1991 Refuge Assurance League
- Administrator(s): Test and County Cricket Board
- Cricket format: Limited overs cricket(40 overs per innings)
- Tournament format(s): League
- Champions: Nottinghamshire (1st title)
- Participants: 17
- Matches: 136
- Most runs: 917 Tom Moody (Worcestershire)
- Most wickets: 30 Franklyn Stephenson (Sussex)

= 1991 Refuge Assurance League =

Cricket competition

The 1991 Refuge Assurance League was the twenty-third competing of what was generally known as the Sunday League. The competition was won for the first time by Nottinghamshire County Cricket Club.

==The season==

Somerset played Lancashire at Taunton on Friday 5 July 1991 to be the first Sunday League game not to be played on a Sunday.

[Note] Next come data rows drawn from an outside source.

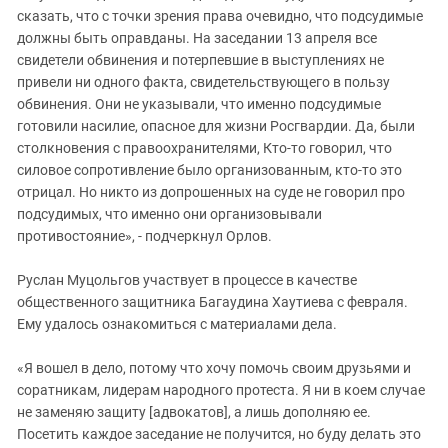
сказать, что с точки зрения права очевидно, что подсудимые
должны быть оправданы. На заседании 13 апреля все
свидетели обвинения и потерпевшие в выступлениях не
привели ни одного факта, свидетельствующего в пользу
обвинения. Они не указывали, что именно подсудимые
готовили насилие, опасное для жизни Росгвардии. Да, были
столкновения с правоохранителями, Кто-то говорил, что
силовое сопротивление было организованным, кто-то это
отрицал. Но никто из допрошенных на суде не говорил про
подсудимых, что именно они организовывали
противостояние», - подчеркнул Орлов.
Руслан Муцольгов участвует в процессе в качестве
общественного защитника Багаудина Хаутиева с февраля.
Ему удалось ознакомиться с материалами дела.
«Я вошел в дело, потому что хочу помочь своим друзьями и
соратникам, лидерам народного протеста. Я ни в коем случае
не заменяю защиту [адвокатов], а лишь дополняю ее.
Посетить каждое заседание не получится, но буду делать это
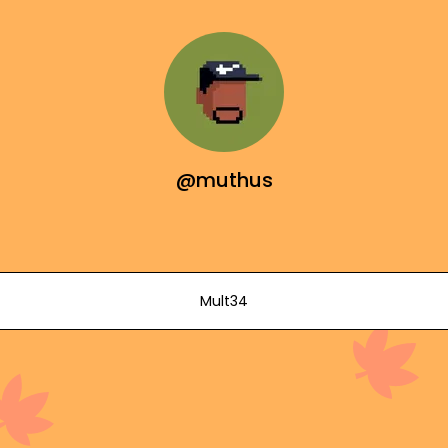
@muthus
Mult34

Nottinghamshire beat Derbyshire, the previous season's champions, in the final round of matches at Trent Bridge to claim the title. Tom Moody of Worcestershire had an excellent season scoring a record 917 runs (including 5 centuries).

==Standings==

| Team | Pld | W | T | L | N/R | A | Pts | Rp100 |
| Nottinghamshire (C) | 16 | 13 | 0 | 3 | 0 | 0 | 52 | 83.471 |
| Lancashire | 16 | 12 | 0 | 3 | 1 | 0 | 50 | 89.781 |
| Northamptonshire | 16 | 10 | 0 | 4 | 1 | 1 | 44 | 86.264 |
| Worcestershire | 16 | 9 | 1 | 4 | 2 | 0 | 42 | 95.162 |
| Warwickshire | 16 | 8 | 1 | 4 | 1 | 2 | 40 | 82.534 |
| Essex | 16 | 7 | 1 | 4 | 2 | 2 | 38 | 84.419 |
| Yorkshire | 16 | 9 | 0 | 7 | 0 | 0 | 36 | 86.388 |
| Somerset | 16 | 7 | 0 | 7 | 1 | 1 | 32 | 80.858 |
| Surrey | 16 | 7 | 0 | 7 | 1 | 1 | 32 | 81.945 |
| Kent | 16 | 6 | 1 | 8 | 0 | 1 | 28 | 87.460 |
| Middlesex | 16 | 6 | 0 | 9 | 0 | 1 | 26 | 79.150 |
| Gloucestershire | 16 | 5 | 0 | 9 | 1 | 1 | 24 | 76.146 |
| Sussex | 16 | 5 | 0 | 9 | 1 | 1 | 24 | 81.421 |
| Leicestershire | 16 | 5 | 0 | 10 | 0 | 1 | 22 | 78.291 |
| Derbyshire | 16 | 5 | 0 | 11 | 0 | 0 | 20 | 84.389 |
| Glamorgan | 16 | 4 | 0 | 10 | 2 | 0 | 20 | 82.610 |
| Hampshire | 16 | 3 | 0 | 12 | 1 | 0 | 14 | 79.242 |
Team marked (C) finished as champions. Source: CricketArchive

==Refuge Assurance Cup==

Following the end of the Sunday League season, the top four teams in the Sunday League competed for the Refuge Assurance Cup. Worcestershire emerged as victors, defeating Lancashire in the final.